Apabila menerima atau memperoleh penghasilan yang menjadi objek pemotongan/pemungutan:
- Dilakukan pemotongan dan/atau pemungutan Pajak Penghasilan atau dilakukan pembayaran atau penyetoran sendiri Pajak Penghasilan sesuai dengan ketentuan perundang-undangan di bidang perpajakan.
- Menerima atau memperoleh penghasilan dari usaha jasa konstruksi, pemotongan atau penyetoran sendiri Pajak Penghasilan dilakukan dengan tarif Pajak Penghasilan paling tinggi dari Anggota.

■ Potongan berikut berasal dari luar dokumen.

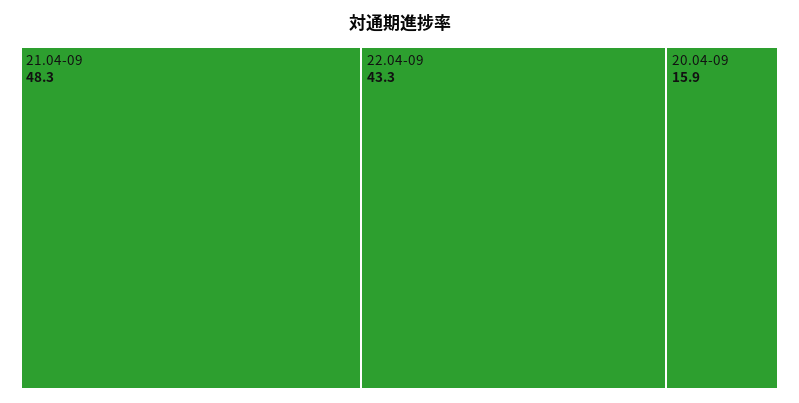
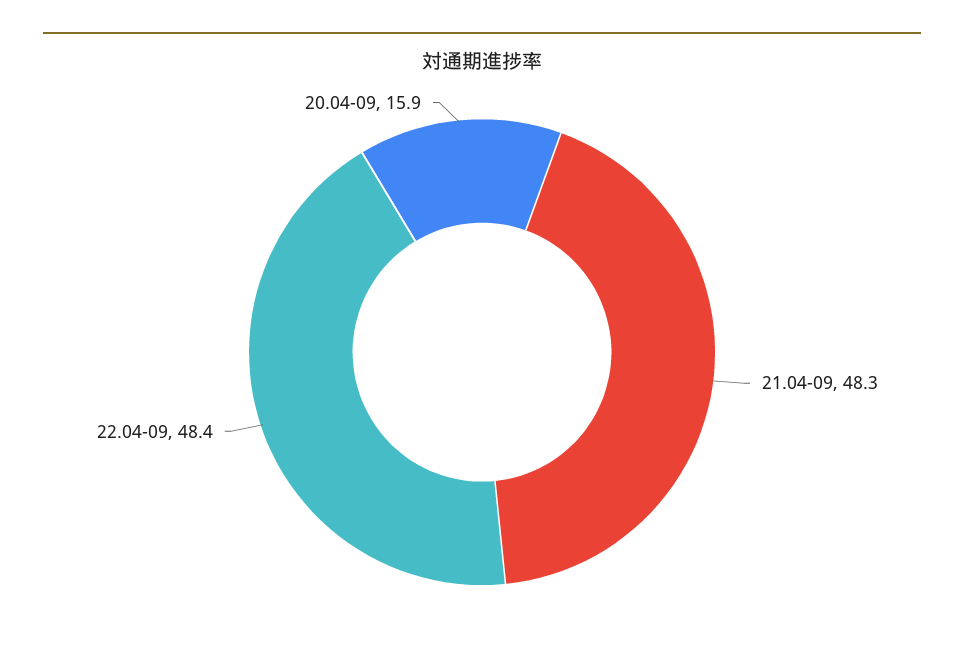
  {
    "21.04-09": 48.3,
-   "22.04-09": 43.3,
+   "22.04-09": 48.4,
    "20.04-09": 15.9
  }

Ketika mendapatkan penghasilan dari kontribusi para anggotanya maka KSO tidak memotong PPh dan:
- dikenai Pajak Penghasilan berdasarkan Undang-Undang Pajak Penghasilan, dalam hal Anggota dikenakan Pajak Penghasilan tidak bersifat final; atau
- dikenai Pajak Penghasilan bersifat final dengan cara disetor sendiri oleh Anggota, dalam hal penghasilan Anggota dikenakan Pajak Penghasilan bersifat final.

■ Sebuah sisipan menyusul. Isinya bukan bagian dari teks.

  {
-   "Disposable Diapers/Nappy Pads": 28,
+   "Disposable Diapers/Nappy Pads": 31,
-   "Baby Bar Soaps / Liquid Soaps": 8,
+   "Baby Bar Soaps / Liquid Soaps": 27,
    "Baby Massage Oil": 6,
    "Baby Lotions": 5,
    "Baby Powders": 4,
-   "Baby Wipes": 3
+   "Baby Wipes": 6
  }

Pengaturan bagi KSO yang Tidak Wajib NPWP dan PKP
Di bagian pendaftaran di atas telah dijelaskan ketentuan KSO yang wajib ber-NPWP dan PKP. Apabila ada KSO yang tidak memenuhi syarat tersebut maka tidak perlu ber-NPWP dan kewajiban perpajakan atas PPN dan PPn BM dilaksanakan oleh tiap-tiap Anggota. Hal ini berarti tidak ada kewajiban PPN bagi KSO non NPWP/PKP. Pajak Penghasilannya dihitung, diperhitungkan, dibayar, dan dilaporkan oleh Anggota sesuai dengan proporsi yang disepakati dalam perjanjian kerja sama. Kewajiban pemotongan dan/atau pemungutan, penyetoran, dan pelaporan Pajak Penghasilan dilaksanakan oleh tiap-tiap Anggota masing-masing sesuai dengan ketentuan peraturan perundang-undangan di bidang perpajakan.

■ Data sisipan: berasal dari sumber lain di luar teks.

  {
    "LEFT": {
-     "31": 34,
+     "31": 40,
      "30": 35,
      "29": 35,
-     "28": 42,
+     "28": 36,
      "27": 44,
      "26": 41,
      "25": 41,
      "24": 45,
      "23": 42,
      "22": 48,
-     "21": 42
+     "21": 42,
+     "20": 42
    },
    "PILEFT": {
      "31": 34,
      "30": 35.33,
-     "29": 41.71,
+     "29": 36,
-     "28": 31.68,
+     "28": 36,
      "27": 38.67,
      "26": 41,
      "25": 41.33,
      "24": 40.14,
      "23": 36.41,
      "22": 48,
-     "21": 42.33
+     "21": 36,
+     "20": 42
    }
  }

Dengan keluarnya PMK-79/2024 ini maka KSO yang tidak memenuhi syarat di atas diharuskan melakukan penghapusan NPWP dan/ PKP. Diharapkan dapat menurunkan beban administrasi di sisi institusi pajak dan sekaligus biaya kepatuhan bagi para pengusaha. Setidaknya tidak perlu timbul kebimbangan ketika akan memutuskan jadi tidaknya membentuk usaha KSO.